The G-minor Adagio
The opening Adagio or Grave in all three solo sonatas is the prelude to the fugue that follows. Indeed, in the A-minor and C-major sonatas the opening Grave and Adagio are not even totally separate from their fugues because they end harmonically open. After a conclusive tonic cadence (m. 21, beat 3, in the A-minor Grave; m. 45, downbeat, in the C-major Adagio), additional music leads to an open-ended dominant chord. Even though the G-minor Adagio does in fact end with a strongly conclusive tonic cadence, it too forms a pair with the following fugue, not only because of musical connections between the movements (discussed in this and the next chapter) but also because Baroque-era fugues are almost always preceded by preludes of one sort or another—whether that preceding movement is called a preludio, a preambulum, a toccata, an adagio or grave, or something else.
Composers paired preludes and fugues for both aesthetic and practical reasons. Theorists in the Baroque period drew many of their images of musical structure from rhetoric—the art of verbal persuasion and the skill of organizing an argument to captivate an audience. In a well-made fugue, the composer coaxed the argument of an entire composition out of a single, often quite short, unaccompanied subject.

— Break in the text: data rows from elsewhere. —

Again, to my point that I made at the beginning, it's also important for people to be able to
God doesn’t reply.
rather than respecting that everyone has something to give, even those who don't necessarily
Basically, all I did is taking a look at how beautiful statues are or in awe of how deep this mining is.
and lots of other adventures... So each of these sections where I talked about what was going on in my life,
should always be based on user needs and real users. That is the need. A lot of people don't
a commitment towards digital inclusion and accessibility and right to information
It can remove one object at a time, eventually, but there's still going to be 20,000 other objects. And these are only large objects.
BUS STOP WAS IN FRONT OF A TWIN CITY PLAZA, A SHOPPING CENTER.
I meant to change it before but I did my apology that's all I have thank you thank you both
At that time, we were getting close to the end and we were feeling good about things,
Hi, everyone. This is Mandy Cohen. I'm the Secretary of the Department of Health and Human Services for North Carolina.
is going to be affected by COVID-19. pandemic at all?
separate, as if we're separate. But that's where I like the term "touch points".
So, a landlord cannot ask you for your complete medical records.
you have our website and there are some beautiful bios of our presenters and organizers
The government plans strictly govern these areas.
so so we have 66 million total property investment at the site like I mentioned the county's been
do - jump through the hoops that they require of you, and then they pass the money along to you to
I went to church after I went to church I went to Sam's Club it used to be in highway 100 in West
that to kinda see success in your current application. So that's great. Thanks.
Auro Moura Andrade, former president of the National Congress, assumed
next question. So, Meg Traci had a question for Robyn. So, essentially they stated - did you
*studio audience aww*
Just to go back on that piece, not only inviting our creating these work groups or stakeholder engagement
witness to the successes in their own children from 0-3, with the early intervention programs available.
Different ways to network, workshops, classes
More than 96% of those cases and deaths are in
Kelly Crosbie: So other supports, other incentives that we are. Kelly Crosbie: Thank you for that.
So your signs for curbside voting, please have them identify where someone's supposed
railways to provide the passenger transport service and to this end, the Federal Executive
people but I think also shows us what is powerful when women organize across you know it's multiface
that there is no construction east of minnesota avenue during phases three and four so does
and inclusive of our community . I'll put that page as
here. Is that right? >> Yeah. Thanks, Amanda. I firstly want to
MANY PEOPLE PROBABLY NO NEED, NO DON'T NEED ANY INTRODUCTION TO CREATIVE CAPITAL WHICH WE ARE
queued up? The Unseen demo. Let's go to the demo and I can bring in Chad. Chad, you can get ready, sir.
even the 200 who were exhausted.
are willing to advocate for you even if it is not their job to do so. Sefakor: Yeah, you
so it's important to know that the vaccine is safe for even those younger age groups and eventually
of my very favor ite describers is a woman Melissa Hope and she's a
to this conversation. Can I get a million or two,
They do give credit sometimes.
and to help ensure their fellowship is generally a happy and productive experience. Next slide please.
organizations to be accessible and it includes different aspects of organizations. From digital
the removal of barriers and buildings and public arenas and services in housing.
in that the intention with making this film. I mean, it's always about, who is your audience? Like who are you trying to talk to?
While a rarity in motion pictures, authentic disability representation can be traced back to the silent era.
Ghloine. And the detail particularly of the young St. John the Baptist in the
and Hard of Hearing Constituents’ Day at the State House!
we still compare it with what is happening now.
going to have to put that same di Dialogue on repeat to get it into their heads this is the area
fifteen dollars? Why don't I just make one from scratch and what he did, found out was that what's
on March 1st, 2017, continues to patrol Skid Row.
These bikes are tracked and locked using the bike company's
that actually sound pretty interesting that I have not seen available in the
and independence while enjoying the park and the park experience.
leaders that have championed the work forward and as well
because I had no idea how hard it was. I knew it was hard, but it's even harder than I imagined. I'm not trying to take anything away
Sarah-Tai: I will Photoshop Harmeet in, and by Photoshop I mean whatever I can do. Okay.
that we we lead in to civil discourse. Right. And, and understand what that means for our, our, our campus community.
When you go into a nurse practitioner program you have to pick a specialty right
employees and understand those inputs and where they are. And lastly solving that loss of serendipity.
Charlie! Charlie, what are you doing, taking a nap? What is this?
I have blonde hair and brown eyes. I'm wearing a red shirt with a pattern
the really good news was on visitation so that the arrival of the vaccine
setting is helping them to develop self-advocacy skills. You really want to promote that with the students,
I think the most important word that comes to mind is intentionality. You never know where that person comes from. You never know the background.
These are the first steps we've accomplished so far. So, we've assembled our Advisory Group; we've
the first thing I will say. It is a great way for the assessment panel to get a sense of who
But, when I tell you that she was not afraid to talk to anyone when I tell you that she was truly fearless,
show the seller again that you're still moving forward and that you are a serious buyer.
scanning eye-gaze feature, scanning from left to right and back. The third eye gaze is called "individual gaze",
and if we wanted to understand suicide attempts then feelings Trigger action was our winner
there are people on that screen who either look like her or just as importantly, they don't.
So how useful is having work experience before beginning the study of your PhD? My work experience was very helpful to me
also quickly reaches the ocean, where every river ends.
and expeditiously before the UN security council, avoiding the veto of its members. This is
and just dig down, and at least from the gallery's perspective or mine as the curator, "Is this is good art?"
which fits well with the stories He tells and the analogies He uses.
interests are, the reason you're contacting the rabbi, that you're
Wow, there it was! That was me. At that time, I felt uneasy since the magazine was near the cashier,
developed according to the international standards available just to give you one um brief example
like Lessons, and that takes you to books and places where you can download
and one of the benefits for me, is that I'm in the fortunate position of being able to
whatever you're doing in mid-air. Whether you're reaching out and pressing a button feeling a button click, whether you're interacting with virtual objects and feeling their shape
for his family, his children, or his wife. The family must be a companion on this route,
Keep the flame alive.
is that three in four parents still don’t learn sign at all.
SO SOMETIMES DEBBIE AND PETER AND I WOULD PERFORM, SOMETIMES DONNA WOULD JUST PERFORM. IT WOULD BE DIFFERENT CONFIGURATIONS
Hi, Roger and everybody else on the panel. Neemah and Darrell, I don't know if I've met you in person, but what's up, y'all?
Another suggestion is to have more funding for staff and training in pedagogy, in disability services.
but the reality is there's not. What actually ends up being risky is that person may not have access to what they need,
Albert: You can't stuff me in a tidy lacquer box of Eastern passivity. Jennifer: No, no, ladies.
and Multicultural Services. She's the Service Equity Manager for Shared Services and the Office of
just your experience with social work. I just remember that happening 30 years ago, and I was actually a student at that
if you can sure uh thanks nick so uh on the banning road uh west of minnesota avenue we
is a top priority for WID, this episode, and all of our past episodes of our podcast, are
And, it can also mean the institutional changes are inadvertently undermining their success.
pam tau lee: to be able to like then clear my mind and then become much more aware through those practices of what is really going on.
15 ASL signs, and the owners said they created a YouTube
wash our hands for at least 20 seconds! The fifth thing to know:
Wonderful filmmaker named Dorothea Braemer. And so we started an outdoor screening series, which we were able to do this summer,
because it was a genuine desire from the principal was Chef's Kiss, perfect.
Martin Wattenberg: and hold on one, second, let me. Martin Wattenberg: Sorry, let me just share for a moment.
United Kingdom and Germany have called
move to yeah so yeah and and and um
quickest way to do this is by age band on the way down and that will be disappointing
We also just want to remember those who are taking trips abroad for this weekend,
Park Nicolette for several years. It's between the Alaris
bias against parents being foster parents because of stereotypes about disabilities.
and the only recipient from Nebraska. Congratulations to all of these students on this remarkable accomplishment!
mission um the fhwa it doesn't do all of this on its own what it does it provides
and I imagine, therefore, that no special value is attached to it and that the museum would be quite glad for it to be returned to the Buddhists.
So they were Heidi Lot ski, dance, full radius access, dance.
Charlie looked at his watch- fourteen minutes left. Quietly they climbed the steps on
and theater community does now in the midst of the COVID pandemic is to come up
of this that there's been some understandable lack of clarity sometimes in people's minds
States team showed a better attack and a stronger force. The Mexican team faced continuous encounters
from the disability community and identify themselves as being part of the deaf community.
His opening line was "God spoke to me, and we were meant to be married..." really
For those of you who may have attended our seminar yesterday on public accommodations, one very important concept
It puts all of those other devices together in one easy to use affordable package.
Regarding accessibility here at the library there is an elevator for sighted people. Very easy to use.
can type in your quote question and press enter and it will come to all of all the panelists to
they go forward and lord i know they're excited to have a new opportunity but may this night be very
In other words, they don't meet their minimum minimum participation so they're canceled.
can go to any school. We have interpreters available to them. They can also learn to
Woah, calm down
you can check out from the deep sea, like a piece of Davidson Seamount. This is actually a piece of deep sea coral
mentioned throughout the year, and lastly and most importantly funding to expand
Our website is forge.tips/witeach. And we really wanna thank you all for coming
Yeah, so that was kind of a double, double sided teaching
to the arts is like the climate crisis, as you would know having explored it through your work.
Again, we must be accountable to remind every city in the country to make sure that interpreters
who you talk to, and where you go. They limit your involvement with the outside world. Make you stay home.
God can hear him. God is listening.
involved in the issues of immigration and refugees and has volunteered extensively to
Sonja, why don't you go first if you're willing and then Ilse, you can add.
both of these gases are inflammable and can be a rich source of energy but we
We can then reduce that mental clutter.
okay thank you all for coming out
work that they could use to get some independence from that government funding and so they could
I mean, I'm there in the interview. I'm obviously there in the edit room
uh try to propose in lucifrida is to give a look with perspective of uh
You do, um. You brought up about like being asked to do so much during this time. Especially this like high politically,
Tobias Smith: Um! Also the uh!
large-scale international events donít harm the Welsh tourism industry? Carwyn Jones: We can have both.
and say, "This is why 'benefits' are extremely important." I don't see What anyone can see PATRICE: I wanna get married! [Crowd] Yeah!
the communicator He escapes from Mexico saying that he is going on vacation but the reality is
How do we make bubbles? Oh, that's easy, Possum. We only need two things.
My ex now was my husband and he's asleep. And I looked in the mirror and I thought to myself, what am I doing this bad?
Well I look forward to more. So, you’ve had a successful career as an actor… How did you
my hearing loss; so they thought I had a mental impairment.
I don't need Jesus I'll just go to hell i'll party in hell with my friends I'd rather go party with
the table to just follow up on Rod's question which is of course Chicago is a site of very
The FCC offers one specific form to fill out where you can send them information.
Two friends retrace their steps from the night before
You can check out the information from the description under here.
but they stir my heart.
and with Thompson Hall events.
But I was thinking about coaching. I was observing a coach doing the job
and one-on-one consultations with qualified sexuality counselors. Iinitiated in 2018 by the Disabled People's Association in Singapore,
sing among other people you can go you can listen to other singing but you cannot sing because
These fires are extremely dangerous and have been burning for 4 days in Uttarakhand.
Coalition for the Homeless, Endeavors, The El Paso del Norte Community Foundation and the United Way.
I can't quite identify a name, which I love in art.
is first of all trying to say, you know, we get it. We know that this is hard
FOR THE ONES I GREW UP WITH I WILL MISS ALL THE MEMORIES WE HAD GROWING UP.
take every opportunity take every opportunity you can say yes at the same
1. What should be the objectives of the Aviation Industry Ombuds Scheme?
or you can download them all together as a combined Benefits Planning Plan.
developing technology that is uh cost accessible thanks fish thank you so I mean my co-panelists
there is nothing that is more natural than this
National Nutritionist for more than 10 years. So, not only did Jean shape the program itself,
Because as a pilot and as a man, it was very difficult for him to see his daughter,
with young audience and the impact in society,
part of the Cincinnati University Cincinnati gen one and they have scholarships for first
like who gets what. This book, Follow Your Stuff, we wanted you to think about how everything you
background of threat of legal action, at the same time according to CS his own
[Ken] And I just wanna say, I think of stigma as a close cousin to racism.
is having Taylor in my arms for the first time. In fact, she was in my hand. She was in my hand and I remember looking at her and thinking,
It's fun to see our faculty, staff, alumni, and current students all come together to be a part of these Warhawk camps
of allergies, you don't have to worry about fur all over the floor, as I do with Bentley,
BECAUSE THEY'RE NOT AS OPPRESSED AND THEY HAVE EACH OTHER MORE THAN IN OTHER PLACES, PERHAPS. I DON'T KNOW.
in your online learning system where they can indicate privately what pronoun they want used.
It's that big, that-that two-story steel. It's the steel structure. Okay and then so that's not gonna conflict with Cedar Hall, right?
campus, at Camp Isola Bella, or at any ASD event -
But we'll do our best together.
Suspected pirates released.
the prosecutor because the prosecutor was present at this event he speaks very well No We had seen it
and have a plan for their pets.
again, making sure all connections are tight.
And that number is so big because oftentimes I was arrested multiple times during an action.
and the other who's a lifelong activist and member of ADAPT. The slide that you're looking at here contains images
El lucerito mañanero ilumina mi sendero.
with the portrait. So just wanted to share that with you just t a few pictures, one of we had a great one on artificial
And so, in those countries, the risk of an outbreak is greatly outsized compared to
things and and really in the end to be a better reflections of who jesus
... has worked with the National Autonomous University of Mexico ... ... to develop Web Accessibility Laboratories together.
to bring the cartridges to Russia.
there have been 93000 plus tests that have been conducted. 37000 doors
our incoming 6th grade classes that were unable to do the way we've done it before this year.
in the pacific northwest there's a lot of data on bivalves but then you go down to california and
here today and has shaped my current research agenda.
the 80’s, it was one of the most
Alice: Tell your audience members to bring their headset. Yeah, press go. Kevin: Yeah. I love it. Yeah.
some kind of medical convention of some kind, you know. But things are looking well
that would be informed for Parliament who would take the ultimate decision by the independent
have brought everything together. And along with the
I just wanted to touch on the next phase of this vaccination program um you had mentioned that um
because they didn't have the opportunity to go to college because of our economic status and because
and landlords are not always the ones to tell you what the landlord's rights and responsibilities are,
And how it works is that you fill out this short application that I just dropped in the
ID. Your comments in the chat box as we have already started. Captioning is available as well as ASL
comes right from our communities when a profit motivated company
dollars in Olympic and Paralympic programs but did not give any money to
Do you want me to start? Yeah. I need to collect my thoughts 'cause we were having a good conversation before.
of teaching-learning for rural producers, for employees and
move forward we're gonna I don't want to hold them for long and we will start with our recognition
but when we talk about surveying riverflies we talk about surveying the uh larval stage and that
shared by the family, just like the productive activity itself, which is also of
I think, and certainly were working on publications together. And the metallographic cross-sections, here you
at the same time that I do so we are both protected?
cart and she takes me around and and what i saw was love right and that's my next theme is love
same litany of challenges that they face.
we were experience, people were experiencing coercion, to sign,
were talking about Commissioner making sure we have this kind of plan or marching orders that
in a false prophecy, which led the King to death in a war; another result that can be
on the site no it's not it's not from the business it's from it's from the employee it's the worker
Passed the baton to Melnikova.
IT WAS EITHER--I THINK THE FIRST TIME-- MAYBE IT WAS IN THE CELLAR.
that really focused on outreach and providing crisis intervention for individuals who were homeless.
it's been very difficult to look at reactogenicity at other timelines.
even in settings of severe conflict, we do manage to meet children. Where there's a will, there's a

To do this effectively required mastery of difficult contrapuntal and compositional techniques. One could quip, “It’s hardly a great honor to compose a minuet,” as the student in a 1752 composition treatise brags at his first lesson.1 In fact, musicians of the time published methods by which amateurs could “compose” a minuet or other dance—that is, create characteristic melodic lines above simple chords—even if they were totally ignorant of music.2 No such methods existed to create a fugue’s web of independent parts that must project a musical idea if the result is to be more than a mere counterpoint exercise.